In Print and On the Air

PETER SCHWEIZER, a research fellow at the Hoover Institution, suggested in a USA Today op-ed on March 23 that ridicule should be employed as a weapon in the war on terrorism. "By continuing to demonize our enemies, we elevate their political status in the eyes of those disaffected souls in the developing world who dislike the United States," he wrote. "I'm not suggesting that Bush start cracking Osama bin Laden jokes. And we should not mock Islam. Reagan joked about communist leaders but never about the Russian people. What the Bush administration can do is mock the terrorists." Schweizer wrote that these self-professed warriors hide while they pay poor young men and women to become human bombs. "We should play up Osama's privileged background," he wrote. "We should highlight the terrorists' ridiculous failures. The reality is that much like Soviet officials, terrorists are full of grand illusions about themselves and their mission. The terrorists are not 10 feet tall. We should engage in a psychological war that brings these thugs down to size."

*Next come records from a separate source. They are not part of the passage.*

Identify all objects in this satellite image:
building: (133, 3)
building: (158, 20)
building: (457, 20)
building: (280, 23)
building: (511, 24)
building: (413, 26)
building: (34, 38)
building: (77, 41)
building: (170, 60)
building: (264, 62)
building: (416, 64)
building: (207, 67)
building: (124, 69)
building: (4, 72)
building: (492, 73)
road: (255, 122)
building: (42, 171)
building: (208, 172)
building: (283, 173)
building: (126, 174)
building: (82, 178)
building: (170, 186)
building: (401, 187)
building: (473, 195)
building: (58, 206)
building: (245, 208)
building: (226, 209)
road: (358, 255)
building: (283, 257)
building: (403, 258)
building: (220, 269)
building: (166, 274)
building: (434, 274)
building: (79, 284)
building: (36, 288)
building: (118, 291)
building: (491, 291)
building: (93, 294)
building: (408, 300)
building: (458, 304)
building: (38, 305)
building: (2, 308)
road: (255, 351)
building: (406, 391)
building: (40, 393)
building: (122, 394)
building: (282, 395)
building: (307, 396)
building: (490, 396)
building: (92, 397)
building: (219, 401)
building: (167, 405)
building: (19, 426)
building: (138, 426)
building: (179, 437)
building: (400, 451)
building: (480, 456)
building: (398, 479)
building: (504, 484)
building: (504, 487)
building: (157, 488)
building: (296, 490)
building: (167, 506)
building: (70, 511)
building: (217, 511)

DEBORAH STIPEK, dean of the School of Education, argued at a March 25 public forum in Palo Alto that the federal government's 2002 No Child Left Behind Act needs "a complete overhaul," the San Jose Mercury News reported the following day. The law requires schools to give standardized tests and show they have achieved benchmarks in reading proficiency by 2014. Students in failing schools have a right to be reassigned. Stipek said the law fails to offer ways to fix or replace failing schools, or improve teacher performance. "You can shut down a school that isn't doing well, but then where are these kids going to go?" she said. "You can get rid of all the teachers but it's not like you have a lot of great teachers lining up to take their place." She said a more apt name for the act might be "No Child Left Untested." TERRY MOE, chair of the Political Science Department, defended the act, saying it takes an important first step by focusing attention on failing schools. In the past, he argued, teachers and districts were able to operate in obscurity and allow academic failures to slide. "It's important for districts to feel the pressure that kids will leave their schools if they don't succeed," he said. "Districts don't like to feel that pressure so they are resisting this law." But Stipek said the law puts too much emphasis on testing while doing little to reform education. "The law requires having qualified teachers but requiring it doesn't mean they're out there," she said. "Just telling kids they can go someplace else to school doesn't mean there is another place to go."